> _Instructions_:
[1] Sum up the shutdown article below in two sentences.
[2] Using the shutdown article below, say whether each statement agrees with it. Answer yes or no, and quote the words that decide it.
(a) The shutdown lasted 43 days.
(b) All of the economic slowdown will recover now that the government has reopened.
(c) Gross domestic product in the fourth quarter of 2025 is expected to be temporarily lowered by one to two percentage points.
[3] List every kind of economic data that, according to the shutdown article below, never came out during the shutdown.

After 43 long days, the longest government shutdown in U.S. history has finally ended — but the economic scars, political bitterness, and public frustration remain fresh. Federal workers are returning to offices that have been frozen since October 1st, agencies are scrambling to recover, and economists are trying to assess the fallout with several weeks of missing federal data.

What’s clear already is that the shutdown didn’t just pause government operations, it left a measurable dent in the U.S. economy.

The shutdown’s economic damage is now documented, and it’s significant.
According to Riley Beggin from The Washington Post, the Congressional Budget Office found that “the U.S. economy will lose between $7 billion and $14 billion because of the federal government shutdown.”

Because the shutdown stretched until roughly November 12th, the CBO projected a permanent loss of about $11 billion in GDP by the end of 2026. That loss grows if the shutdown goes on any longer.

Beggin reports that “Federal workers missing paychecks and the interruption of food benefits for low-income Americans are expected to temporarily lower gross domestic product by one to two percentage points in the fourth quarter of 2025.” That’s not a rounding error, that’s a real hit to growth.

And while some of the slowdown will bounce back now that the government has reopened, not everything will. Beggin cites CBO Director Phillip Swagel, who explains that “the hours lost by furloughed federal workers would permanently affect real GDP, an effect that would get worse the longer the shutdown drags on.” This is the cost not of a recession or a crisis of resources, but of political gridlock.

Even with offices reopening, one of the strangest effects after this shutdown is the massive data blackout it caused. For more than six weeks, routine but essential economic data, jobs reports, inflation numbers, retail spending, housing data, simply never came out.

That means policymakers, analysts, and the Federal Reserve are now flying partially blind. Economic decisions that usually rely on data will instead rely on estimates, guesswork, and delayed releases. The shutdown may be over, but the informational damage will take months to be repaired.

Types of Data that has Been Delayed Because of the Shutdown (Courtesy of Bloomberg)

> _Provided data_:

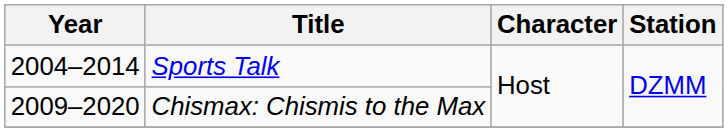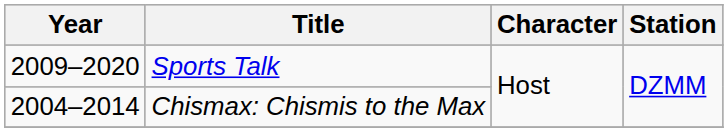Sports Talk | Year: 2004–2014 -> 2009–2020
Chismax: Chismis to the Max | Year: 2009–2020 -> 2004–2014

> _Correct answers_:
[1] The longest government shutdown in U.S. history ended after 43 days, and the Congressional Budget Office found that the economy will lose between $7 billion and $14 billion, with about $11 billion in GDP permanently lost by the end of 2026. The shutdown also kept essential economic data such as jobs reports and inflation numbers from coming out for more than six weeks, so policymakers and the Federal Reserve must rely on estimates and delayed releases.

[2]
(a) Yes: "After 43 long days, the longest government shutdown in U.S. history has finally ended"
(b) No: "some of the slowdown will bounce back now that the government has reopened, not everything will."
(c) Yes: "are expected to temporarily lower gross domestic product by one to two percentage points in the fourth quarter of 2025."

[3]
- jobs reports
- inflation numbers
- retail spending
- housing data